Jody Rosen of the Los Angeles Times and Ludovic Hunter-Tilney of The Financial Times both noted that only four of the songs included were by women, which they interpreted as a "misogynist" oversight on the part of the author. Anne Margaret Daniel, writing in The Spectator, however, cautioned against looking at Dylan's choice of songs as representing any sort of canon or even list of "favorites", noting that Dylan actually seems to "dislike" some of the selections (e.g., Bing Crosby's "The Whiffenpoof Song" and the Eagles' "Witchy Woman"). Daniel noted that Dylan appears to be using this particular set of songs "to illustrate points, to instruct and to entertain, not to...tell us what he likes best".

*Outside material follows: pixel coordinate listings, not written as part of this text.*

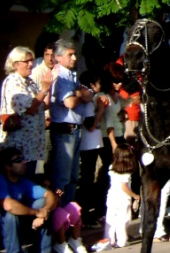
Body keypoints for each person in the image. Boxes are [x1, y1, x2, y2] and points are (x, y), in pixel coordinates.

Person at [49, 39, 92, 206]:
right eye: (70, 55)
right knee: (62, 176)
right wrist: (80, 95)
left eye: (75, 54)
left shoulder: (71, 74)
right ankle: (59, 217)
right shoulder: (59, 76)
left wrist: (80, 94)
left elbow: (90, 95)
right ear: (58, 57)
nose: (74, 58)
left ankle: (69, 214)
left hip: (76, 129)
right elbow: (70, 103)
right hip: (64, 130)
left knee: (74, 176)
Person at [0, 46, 51, 177]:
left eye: (31, 60)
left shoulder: (29, 82)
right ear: (15, 64)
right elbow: (30, 109)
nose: (30, 64)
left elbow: (42, 105)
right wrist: (44, 89)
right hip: (19, 146)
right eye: (26, 61)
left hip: (31, 146)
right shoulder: (13, 81)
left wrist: (49, 87)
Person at [0, 147, 57, 253]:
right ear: (7, 166)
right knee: (9, 215)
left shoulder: (23, 181)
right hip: (2, 229)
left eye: (23, 159)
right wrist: (37, 212)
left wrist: (45, 211)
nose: (24, 162)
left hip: (20, 225)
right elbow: (8, 205)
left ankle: (45, 251)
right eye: (18, 160)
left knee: (42, 202)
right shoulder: (0, 180)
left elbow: (49, 194)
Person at [91, 144, 140, 251]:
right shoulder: (126, 172)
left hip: (112, 197)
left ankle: (109, 239)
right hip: (123, 199)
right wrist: (135, 195)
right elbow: (124, 187)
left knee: (111, 220)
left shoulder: (112, 168)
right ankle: (122, 241)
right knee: (123, 220)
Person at [77, 70, 104, 225]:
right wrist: (100, 110)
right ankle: (85, 214)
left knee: (90, 177)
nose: (101, 85)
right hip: (88, 145)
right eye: (98, 82)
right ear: (92, 85)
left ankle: (88, 212)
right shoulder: (89, 101)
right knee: (87, 180)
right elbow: (91, 125)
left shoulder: (93, 98)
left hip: (94, 144)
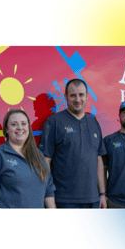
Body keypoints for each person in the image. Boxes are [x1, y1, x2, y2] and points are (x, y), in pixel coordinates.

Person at [39, 79, 107, 208]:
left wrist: (102, 193)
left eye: (81, 95)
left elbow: (99, 160)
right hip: (64, 199)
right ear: (66, 97)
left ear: (87, 96)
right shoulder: (54, 122)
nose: (77, 99)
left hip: (93, 199)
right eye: (73, 95)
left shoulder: (94, 123)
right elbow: (45, 161)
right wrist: (49, 196)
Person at [0, 109, 56, 208]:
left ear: (28, 127)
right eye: (14, 124)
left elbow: (48, 190)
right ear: (6, 129)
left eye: (23, 123)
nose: (20, 128)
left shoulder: (39, 155)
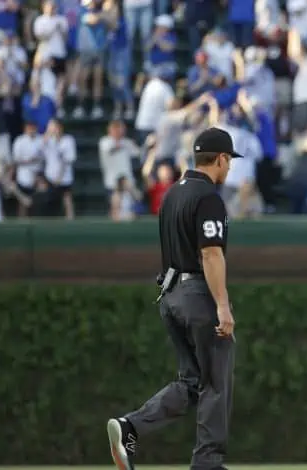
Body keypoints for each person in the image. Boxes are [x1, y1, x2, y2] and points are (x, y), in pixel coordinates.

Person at [106, 127, 242, 470]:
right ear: (221, 158)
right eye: (229, 161)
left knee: (192, 382)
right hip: (197, 294)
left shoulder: (171, 194)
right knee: (214, 381)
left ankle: (130, 426)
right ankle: (207, 463)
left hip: (169, 295)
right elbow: (211, 254)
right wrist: (223, 305)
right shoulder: (208, 197)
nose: (229, 169)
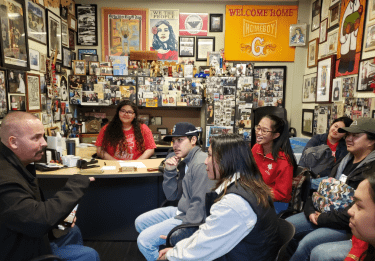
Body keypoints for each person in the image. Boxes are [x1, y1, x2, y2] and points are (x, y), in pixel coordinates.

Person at [157, 134, 280, 261]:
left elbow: (204, 246)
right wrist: (179, 248)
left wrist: (170, 255)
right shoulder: (247, 183)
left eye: (210, 155)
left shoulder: (233, 203)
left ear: (226, 160)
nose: (205, 161)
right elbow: (208, 232)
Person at [0, 112, 99, 261]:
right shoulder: (5, 179)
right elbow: (37, 221)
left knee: (72, 230)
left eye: (42, 136)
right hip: (18, 251)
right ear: (13, 142)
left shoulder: (17, 164)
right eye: (36, 138)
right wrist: (76, 184)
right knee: (89, 255)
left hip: (25, 235)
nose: (44, 143)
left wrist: (58, 220)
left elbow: (27, 213)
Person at [286, 117, 375, 261]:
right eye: (348, 135)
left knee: (307, 244)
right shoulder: (344, 160)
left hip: (345, 225)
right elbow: (321, 191)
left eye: (356, 136)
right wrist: (309, 211)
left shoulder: (371, 173)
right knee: (287, 227)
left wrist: (322, 219)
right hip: (321, 212)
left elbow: (355, 212)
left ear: (371, 141)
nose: (349, 139)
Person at [135, 122, 213, 261]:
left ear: (193, 140)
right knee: (140, 222)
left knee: (144, 241)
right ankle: (164, 251)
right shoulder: (185, 161)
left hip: (191, 219)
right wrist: (170, 171)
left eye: (180, 140)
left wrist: (181, 236)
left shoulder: (201, 164)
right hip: (182, 211)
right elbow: (172, 195)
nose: (175, 145)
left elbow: (199, 207)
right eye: (173, 141)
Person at [252, 115, 297, 204]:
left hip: (274, 202)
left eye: (264, 131)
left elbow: (282, 194)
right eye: (258, 128)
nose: (259, 133)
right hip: (256, 194)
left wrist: (256, 193)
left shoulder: (283, 161)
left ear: (275, 135)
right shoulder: (256, 148)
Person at [299, 116, 353, 188]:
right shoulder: (317, 139)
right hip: (311, 175)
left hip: (330, 179)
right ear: (331, 125)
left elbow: (339, 168)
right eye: (335, 126)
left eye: (340, 130)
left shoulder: (345, 146)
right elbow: (305, 158)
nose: (336, 130)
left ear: (345, 134)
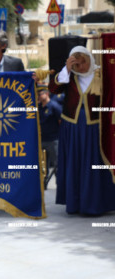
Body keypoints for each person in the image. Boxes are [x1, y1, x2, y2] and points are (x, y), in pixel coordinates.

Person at [49, 45, 115, 215]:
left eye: (83, 63)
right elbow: (53, 89)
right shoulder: (69, 76)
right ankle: (76, 202)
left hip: (96, 128)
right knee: (75, 163)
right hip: (72, 128)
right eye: (76, 64)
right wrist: (67, 69)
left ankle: (96, 203)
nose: (81, 67)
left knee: (94, 165)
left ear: (89, 60)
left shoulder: (100, 74)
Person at [37, 85, 62, 189]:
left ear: (46, 94)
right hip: (42, 140)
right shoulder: (39, 107)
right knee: (43, 164)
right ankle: (44, 183)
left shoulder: (54, 106)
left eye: (40, 94)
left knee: (57, 164)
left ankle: (60, 184)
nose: (38, 96)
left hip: (53, 140)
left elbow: (61, 122)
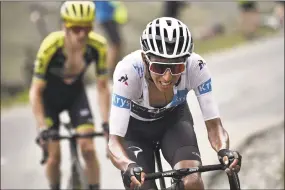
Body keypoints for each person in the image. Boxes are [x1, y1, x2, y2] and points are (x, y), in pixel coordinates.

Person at [107, 17, 242, 190]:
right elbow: (114, 142)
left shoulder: (196, 66)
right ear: (145, 59)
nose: (167, 77)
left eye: (177, 68)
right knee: (140, 186)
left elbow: (215, 126)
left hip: (173, 123)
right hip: (135, 132)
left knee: (192, 180)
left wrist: (224, 150)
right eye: (159, 68)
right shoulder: (128, 72)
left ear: (186, 62)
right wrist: (127, 166)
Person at [29, 1, 110, 190]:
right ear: (64, 26)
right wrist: (42, 127)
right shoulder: (51, 45)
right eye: (76, 28)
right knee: (53, 157)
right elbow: (35, 91)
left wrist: (106, 124)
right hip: (49, 99)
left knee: (88, 148)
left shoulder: (98, 46)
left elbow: (102, 87)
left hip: (75, 97)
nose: (82, 34)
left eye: (87, 28)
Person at [94, 1, 128, 79]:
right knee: (115, 44)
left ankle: (110, 70)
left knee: (115, 44)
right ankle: (109, 71)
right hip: (108, 17)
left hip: (106, 16)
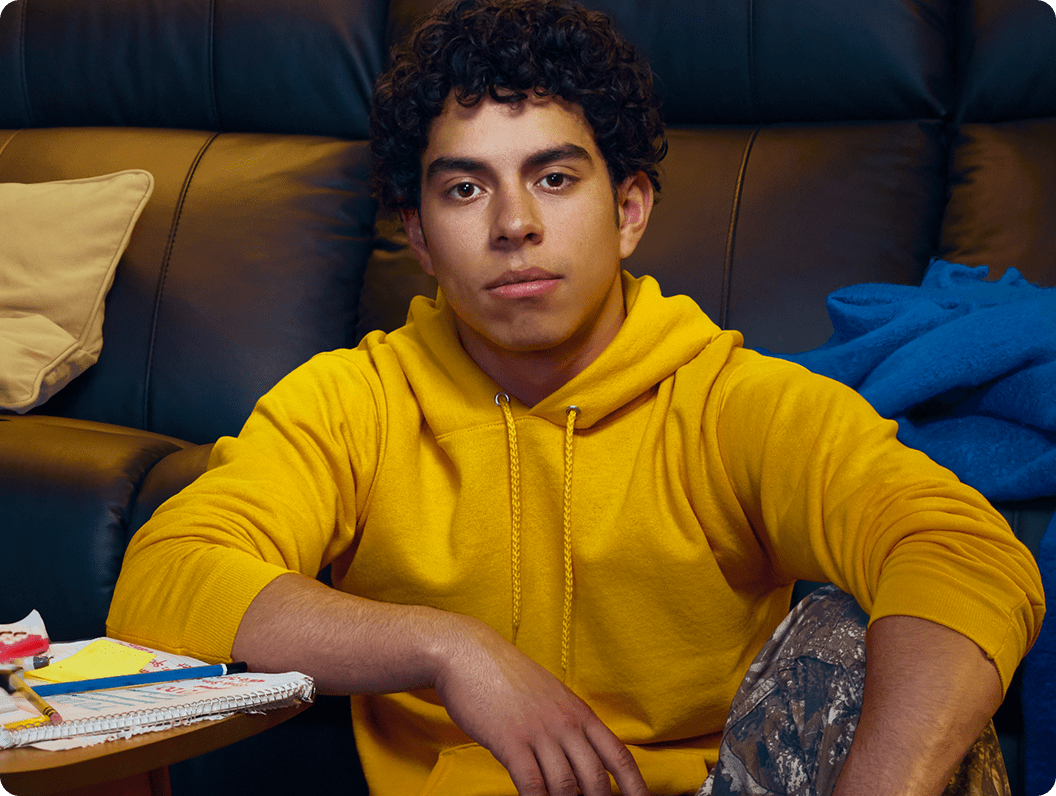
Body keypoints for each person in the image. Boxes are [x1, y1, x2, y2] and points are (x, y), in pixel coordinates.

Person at [107, 1, 1044, 794]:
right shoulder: (354, 402)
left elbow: (960, 550)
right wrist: (449, 651)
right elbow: (170, 572)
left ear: (628, 210)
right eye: (466, 188)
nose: (516, 225)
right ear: (421, 239)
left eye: (554, 179)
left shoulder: (731, 401)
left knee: (857, 634)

The book debuted at number three on The New York Times nonfiction best-seller list for the week ending November 5, 2022. It spent 10 consecutive weeks on the list.

==Images==
The book features hundreds of photographs and illustrations, licensed from many different sources, the overall design of which is credited to Coco Shinomiya (who also designed several of Dylan's 21st century albums). When asked to discuss the "significance" of the images by Jeff Slate, Dylan responded, "They’re running mates to the text, involved in the same way, share the same outcome. They portray ideas and associations that you might not notice otherwise, visual interaction". Anne Margaret Daniel wrote that the illustrations "deserve both mention and praise. They are copious, and they comment on, enrich and complicate every song". Daniel cites a film still of Richard Burton and Elizabeth Taylor from Who's Afraid of Virginia Woolf? used to illustrate the divorce song "Cheaper to Keep Her" as "the perfect gimme" while noting that her favorites are the images of a flat sea, a whale hunt gone wrong and a still of Burt Lancaster and Deborah Kerr kissing on the beach in From Here to Eternity, which more obliquely comment on Bobby Darin's "Beyond the Sea".

== Audiobook ==
An audiobook version of The Philosophy of Modern Song was released concurrently with the book. The audiobook was narrated by Dylan, with actors Jeff Bridges, Oscar Isaac, Rita Moreno, Jeffrey Wright, Sissy Spacek, John Goodman, Alfre Woodard, Steve Buscemi, Helen Mirren, and Renée Zellweger as guest narrators.

Audiophile Magazine referred to Dylan's narration as "raspy and compelling" and wrote of the all-star cast: "Almost as one voice, the narrators create a flow of energy that adds immeasurably to the impact of Dylan’s poetic writing".

==Autograph controversy==
900 limited edition hand-signed autograph versions of the book were offered for sale online through Simon & Schuster for a price of $599 in the U.S. but it was soon discovered that they were not actually hand-signed by Dylan. The books in question appeared to be machine signed by an autopen or signing device, using at least 17 different signature variations. The publisher apologized in a tweet and provided refunds.